Aside from being a sweaty nuisance, warmer weather causes grapes to ripen faster, driving up their sugar content as they are left on the vine. But picked too soon, the grapes will contain too much acid to make a smoothly palatable table wine. In order to get his acid levels low enough, Dane has been forced to watch his sugar levels rise to 25 and 26 percent, disturbing the balance of acidic and sweet tastes that keep customers’ tastebuds entertained.

“I think the problem we’re having, and that all the vineyards around are having, is that all the grapes are becoming ripe pretty close together, even among the other varieties,” says Dane. “The challenge will be to get enough people to come and pick so that we get the grapes in on time before they ripen too much.” The window of opportunity may be just a few days, says Heiber.

But it will take Calera’s 20-man crew nearly two weeks to pick the 100 to 125 tons of grapes that the winery’s Mt. Harlan facility will produce this year. He will also produce wines from the 120 tons of grapes that the winery purchases for production.

Both Heiber and Dane prefer to pick early, as soon as first light breaks across the sky.

Pressing the Chardonnay grapes immediately while they are still cold, says Dane, keeps the juice’s contact with the grape skins to a minimum, reducing oxidation and keeping the wine from developing a bitter taste. The resulting juice is then allowed to ferment.

Heiber takes a different view. As long as the grapes make it into his storage facility cold, they can sit for a couple of days before pressing. This frees up his staff to continue picking.

When they do press the grapes, the extracted juice then settles in a refrigerated tank for 24 hours before barreling.
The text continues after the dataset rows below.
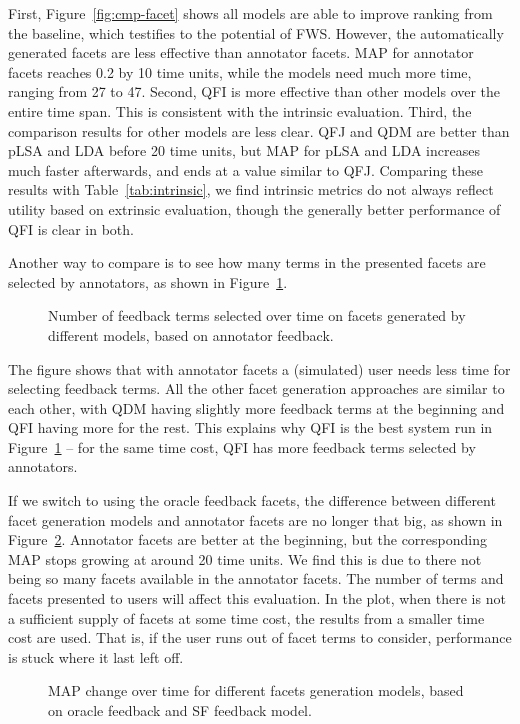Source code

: First, Figure~\ref{fig:cmp-facet} shows all models are able to improve ranking from the baseline, which testifies to the potential of FWS. However, the automatically generated facets are less effective than annotator facets. MAP for annotator facets reaches 0.2 by 10 time units, while the models need much more time, ranging from 27 to 47. Second, QFI is more effective than other models over the entire time span. This is consistent with the intrinsic evaluation. Third, the comparison results for other models are less clear. QFJ and QDM are better than pLSA and LDA before 20 time units, but MAP for pLSA and LDA increases much faster afterwards, and ends at a value similar to QFJ. Comparing these results with Table~\ref{tab:intrinsic}, we find intrinsic metrics do not always reflect utility based on extrinsic evaluation, though the generally better performance of QFI is clear in both.

Another way to compare is to see how many terms in the presented facets are selected by annotators, as shown in Figure~\ref{fig:cmp-facet-term}.
\begin{figure}[!ht]
\centering
{}
\caption{Number of feedback terms selected over time on facets generated by different models, based on annotator feedback.}
\label{fig:cmp-facet-term}
\end{figure}
The figure shows that with annotator facets a (simulated) user needs less time for selecting feedback terms. All the other facet generation approaches are similar to each other, with QDM having slightly more feedback terms at the beginning and QFI having more for the rest. This explains why QFI is the best system run in Figure~\ref{fig:cmp-facet-term} -- for the same time cost, QFI has more feedback terms selected by annotators.

If we switch to using the oracle feedback facets, the difference between different facet generation models and annotator facets are no longer that big, as shown in Figure~\ref{fig:cmp-facet-oracle}. Annotator facets are better at the beginning, but the corresponding MAP stops growing at around 20 time units. We find this is due to there not being so many facets available in the annotator facets. The number of terms and facets presented to users will affect this evaluation. In the plot, when there is not a sufficient supply of facets at some time cost, the results from a smaller time cost are used. That is, if the user runs out of facet terms to consider, performance is stuck where it last left off. 
\begin{figure}[!ht]
\centering
{}
\caption{MAP change over time for different facets generation models, based on oracle feedback and SF feedback model.}
\label{fig:cmp-facet-oracle}
\end{figure}

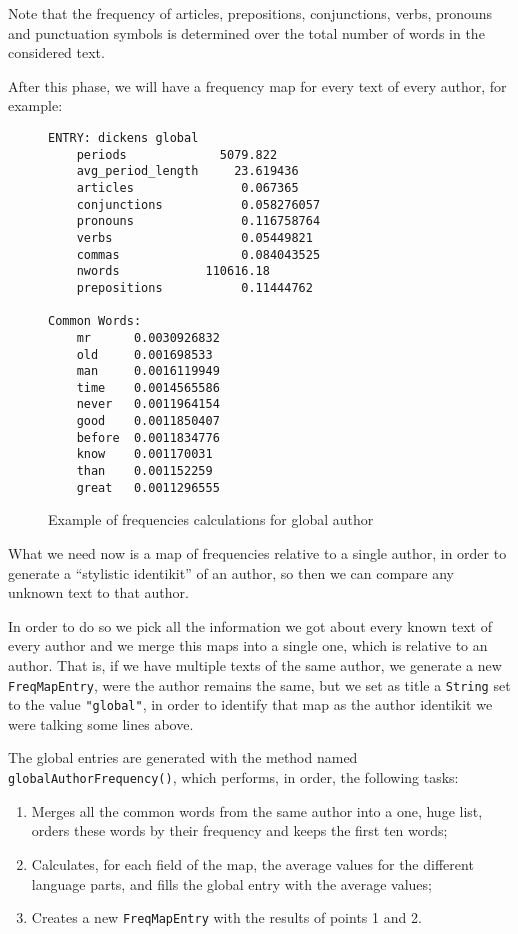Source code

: \documentclass[a4paper,11pt, twoside]{article}
\begin{document}
		\noindent
		Note that the frequency of articles, prepositions, conjunctions, verbs, pronouns and punctuation symbols is determined over the total number of words in the considered text.
		
		\noindent
		After this phase, we will have a frequency map for every text of every author, for example:

	\begin{figure}[h!]
		\centering
		\begin{BVerbatim}[fontsize=\footnotesize]
ENTRY: dickens global
	periods             5079.822
	avg_period_length     23.619436
	articles               0.067365
	conjunctions           0.058276057
	pronouns               0.116758764
	verbs                  0.05449821
	commas                 0.084043525
	nwords            110616.18
	prepositions           0.11444762

Common Words:
	mr      0.0030926832
	old     0.001698533
	man     0.0016119949
	time    0.0014565586
	never   0.0011964154
	good    0.0011850407
	before  0.0011834776
	know    0.001170031
	than    0.001152259
	great   0.0011296555
	\end{BVerbatim}
	\caption{Example of frequencies calculations for global author}
	\label{fig:freq-auth}
\end{figure}

		\noindent
		What we need now is a map of frequencies relative to a single author, in order to generate a ``stylistic identikit''  of an author, so then we can compare any unknown text to that author.

		\noindent
		In order to do so we pick all the information we got about every known text of every author and we merge this maps into a single one, which is relative to an author. That is, if we have multiple texts of the same author, we generate a new \lstinline|FreqMapEntry|, were the author remains the same, but we set as title a \lstinline|String| set to the value \lstinline|"global"|, in order to identify that map as the author identikit we were talking some lines above.

		\bigskip
		\noindent
		The global entries are generated with the method named \lstinline|globalAuthorFrequency()|, which performs, in order, the following tasks: \begin{enumerate}
		\item Merges all the common words from the same author into a one, huge list, orders these words by their frequency and keeps the first ten words;
		\item Calculates, for each field of the map, the average values for the different language parts, and fills the global entry with the average values;
		\item Creates a new \lstinline|FreqMapEntry| with the results of points 1 and 2.
		\end{enumerate}
\end{document}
Producing red wines requires the whole fruit to ferment before the pressing stage. Heiber dumps whole clusters of his Pinot Noir grapes into plastic tubs. As the grapes ferment, their skins and stems float to the surface, creating a heavy plug. The plug is punched down by hand several times during the next 10-14 days, dying the wine its deep red color.
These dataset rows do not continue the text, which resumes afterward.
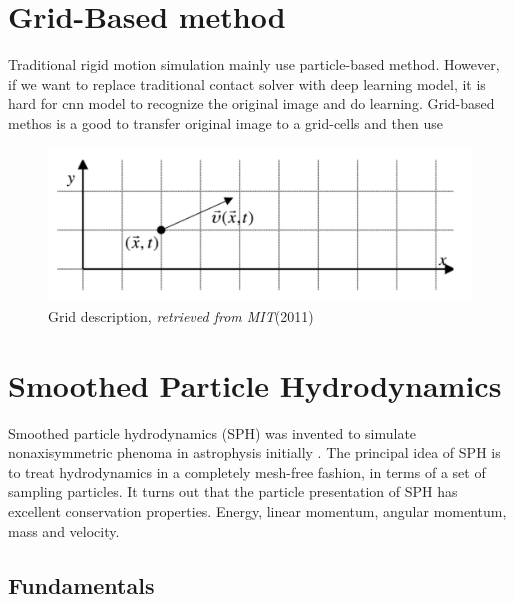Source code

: \section{Grid-Based method}
    Traditional rigid motion simulation mainly use particle-based method. However, if we want to replace traditional contact solver with deep learning model, it is hard for cnn model to recognize the original image and do learning. Grid-based methos is a good to transfer original image to a grid-cells and then use

    \begin{figure}
        \centering
        \includegraphics[scale = 0.4]{Figures/grid_method.png}
        \caption{Grid description, \textit{retrieved from MIT}(2011)}
    \end{figure}

\section{Smoothed Particle Hydrodynamics}
    Smoothed particle hydrodynamics (SPH) was invented to simulate nonaxisymmetric phenoma in astrophysis initially \cite{DBLP:journals/corr/GuWKMSSLWW15}. The principal idea of SPH is to treat hydrodynamics in a completely mesh-free fashion, in terms of a set of sampling particles. It turns out that the particle presentation of SPH has excellent conservation properties. Energy, linear momentum, angular momentum, mass and velocity.

    \subsection{Fundamentals}

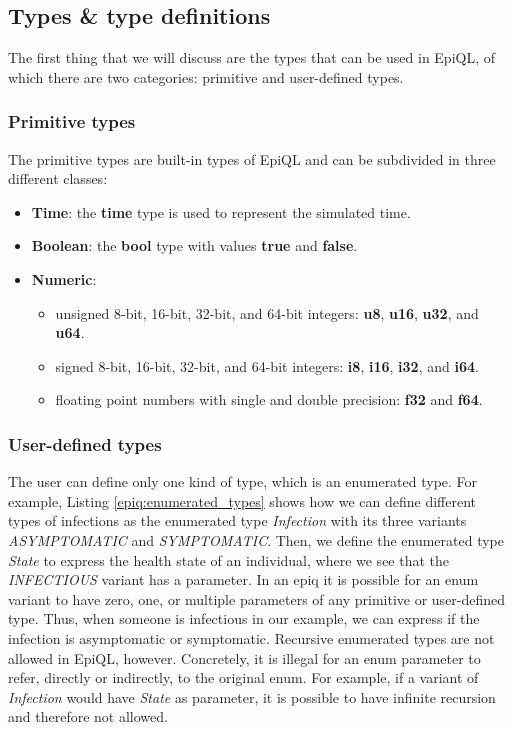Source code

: \subsection{Types \& type definitions}
\label{subsec:types_and_type_definitions}
The first thing that we will discuss are the types that can be used in EpiQL, of which there are two categories: primitive and user-defined types.

\subsubsection{Primitive types}
The primitive types are built-in types of EpiQL and can be subdivided in three different classes:
\begin{itemize}
    \item \textbf{Time}: the \textbf{time} type is used to represent the simulated time.
    \item \textbf{Boolean}: the \textbf{bool} type with values \textbf{true} and \textbf{false}.
    \item \textbf{Numeric}:
    \begin{itemize}
        \item unsigned 8-bit, 16-bit, 32-bit, and 64-bit integers: \textbf{u8}, \textbf{u16}, \textbf{u32}, and \textbf{u64}.
        \item signed 8-bit, 16-bit, 32-bit, and 64-bit integers: \textbf{i8}, \textbf{i16}, \textbf{i32}, and \textbf{i64}.
        \item floating point numbers with single and double precision: \textbf{f32} and \textbf{f64}.
    \end{itemize}
\end{itemize}

\subsubsection{User-defined types}
The user can define only one kind of type, which is an enumerated type. For example, Listing \ref{epiq:enumerated_types} shows how we can define different types of infections as the enumerated type \textit{Infection} with its three variants \textit{ASYMPTOMATIC} and \textit{SYMPTOMATIC}. Then, we define the enumerated type \textit{State} to express the health state of an individual, where we see that the \textit{INFECTIOUS} variant has a parameter. In an epiq it is possible for an enum variant to have zero, one, or multiple parameters of any primitive or user-defined type. Thus, when someone is infectious in our example, we can express if the infection is asymptomatic or symptomatic. Recursive enumerated types are not allowed in EpiQL, however. Concretely, it is illegal for an enum parameter to refer, directly or indirectly, to the original enum. For example, if a variant of \textit{Infection} would have \textit{State} as parameter, it is possible to have infinite recursion and therefore not allowed.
Pinot Noir, while popular in the area, is an especially tricky grape to work with. It is a genetically unstable plant whose thin skin and poor leaf cover leave it vulnerable to damage from birds and the sun.

Even if grapes make their way to the pressing stage intact, the wine has still been known to inexplicably lose its flavor in the bottling process and is also very susceptible to acetic acid bacteria, which vinegars poorly stored wines.
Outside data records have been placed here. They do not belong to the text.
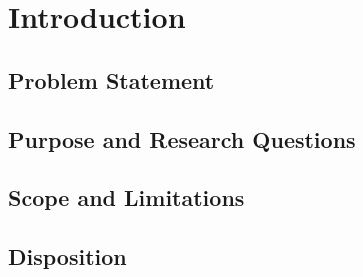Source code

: \chapter{Introduction}

\section{Problem Statement}

\section{Purpose and Research Questions}

\section{Scope and Limitations}

\section{Disposition}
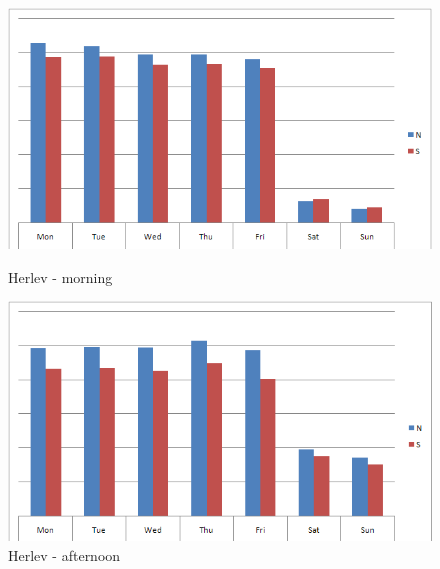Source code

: \begin{figure}[ht]

    \begin{minipage}[b]{0.5\linewidth}

\centering
\includegraphics[scale=0.25]{herlev_direction_proportions_morning.png} 
\caption{Herlev - morning}
\label{fig:herlev_props_morning}

    \end{minipage}
    \hspace{0.5cm}
    \begin{minipage}[b]{0.5\linewidth}

\centering
\includegraphics[scale=0.25]{herlev_direction_proportions_afternoon.png} 
\caption{Herlev - afternoon}
\label{fig:herlev_props_afternoon}

    \end{minipage}

\end{figure}

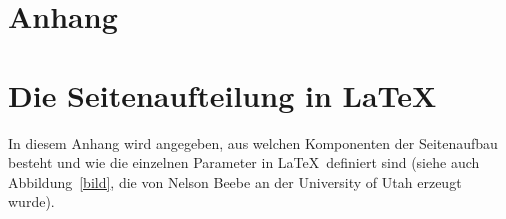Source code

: 
\clearpage

\section*{Anhang}

\appendix

\section{Die Seitenaufteilung in \LaTeX}

In diesem Anhang wird angegeben, aus welchen Komponenten der 
Seitenaufbau besteht und wie die einzelnen Parameter in \LaTeX\ 
definiert sind (siehe auch  
Abbildung~\ref{bild}, die von Nelson Beebe an der University of Utah 
erzeugt wurde).


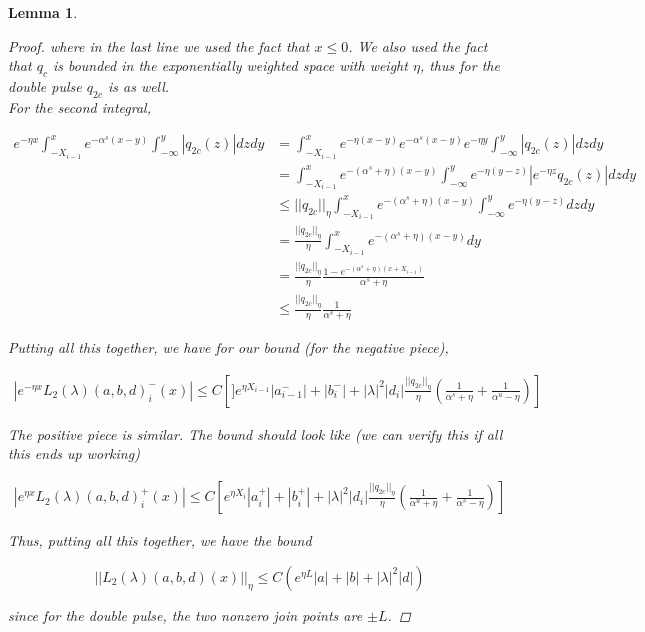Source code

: \documentclass[12pt]{article}
\newtheorem{lemma}{Lemma}
\begin{document}
\begin{lemma}
\begin{proof}
where in the last line we used the fact that $x \leq 0$. We also used the fact that $q_c$ is bounded in the exponentially weighted space with weight $\eta$, thus for the double pulse $q_{2c}$ is as well.\\

For the second integral,

\begin{align*}
e^{-\eta x} \int_{-X_{i-1}}^x e^{-\alpha^s (x - y)}\int_{-\infty}^y |q_{2c}(z)| dz dy &=
\int_{-X_{i-1}}^x e^{-\eta (x-y)} e^{-\alpha^s (x - y)}e^{-\eta y}\int_{-\infty}^y |q_{2c}(z)| dz dy \\
&= \int_{-X_{i-1}}^x e^{-(\alpha^s + \eta) (x - y)}\int_{-\infty}^y e^{-\eta(y-z)} |e^{-\eta z} q_{2c}(z)| dz dy \\
&\leq ||q_{2c}||_\eta \int_{-X_{i-1}}^x e^{-(\alpha^s + \eta) (x - y)} \int_{-\infty}^y e^{-\eta(y-z)}  dz dy \\
&= \frac{ ||q_{2c}||_\eta }{\eta} \int_{-X_{i-1}}^x e^{-(\alpha^s + \eta) (x - y)} dy \\
&= \frac{ ||q_{2c}||_\eta }{\eta} \frac{1- e^{-(\alpha^s + \eta)(x + X_{i-1})}}{\alpha^s + \eta} \\
&\leq \frac{ ||q_{2c}||_\eta }{\eta} \frac{1}{\alpha^s + \eta}
\end{align*}

Putting all this together, we have for our bound (for the negative piece),

\begin{align*}
| e^{-\eta x} L_2(\lambda)(a, b, d)_i^-(x)| \leq C \left[] e^{\eta X_{i-1}}|a^-_{i-1}| + |b_i^-| + |\lambda|^2 |d_i|  \frac{ ||q_{2c}||_\eta }{\eta} \left( \frac{1}{\alpha^s + \eta} + \frac{1}{\alpha^u - \eta} \right)\right]
\end{align*}

The positive piece is similar. The bound should look like (we can verify this if all this ends up working)

\begin{align*}
| e^{\eta x} L_2(\lambda)(a, b, d)_i^+(x)| \leq C \left[ e^{\eta X_{i}}|a_i^+| + |b_i^+| + |\lambda|^2 |d_i|  \frac{ ||q_{2c}||_\eta }{\eta} \left( \frac{1}{\alpha^u + \eta} + \frac{1}{\alpha^s - \eta} \right)\right]
\end{align*}

Thus, putting all this together, we have the bound

\[
||L_2(\lambda)(a, b, d)(x)||_\eta \leq C(e^{\eta L}|a| + |b| + |\lambda|^2 |d|)
\]

since for the double pulse, the two nonzero join points are $\pm L$.

\end{proof}

\end{lemma}
\end{document}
The only region in the world to produce high quality wines consistently from Pino Noir grapes is the Cote d’Or in France. Production in California has grown in recent years, however, and in-state labels have developed their own prominence. Since Heiber came on staff, Sarah’s Vineyard’s plantings of the famously fickle black grape have doubled.

To see how this year’s crop turns out, expect to wait at least two years. The fermenting process for Pinot Noir takes 16 to 20 months, and some wineries will often hold a wine in reserve for six months to a year. You may be able to sample Chardonnay earlier, though. It will be ready in 9 to 11 months.

If you would like to go on your own wine-tasting odyssey, stop by the numerous wineries from Morgan Hill to Hollister to conduct some “comparison research.”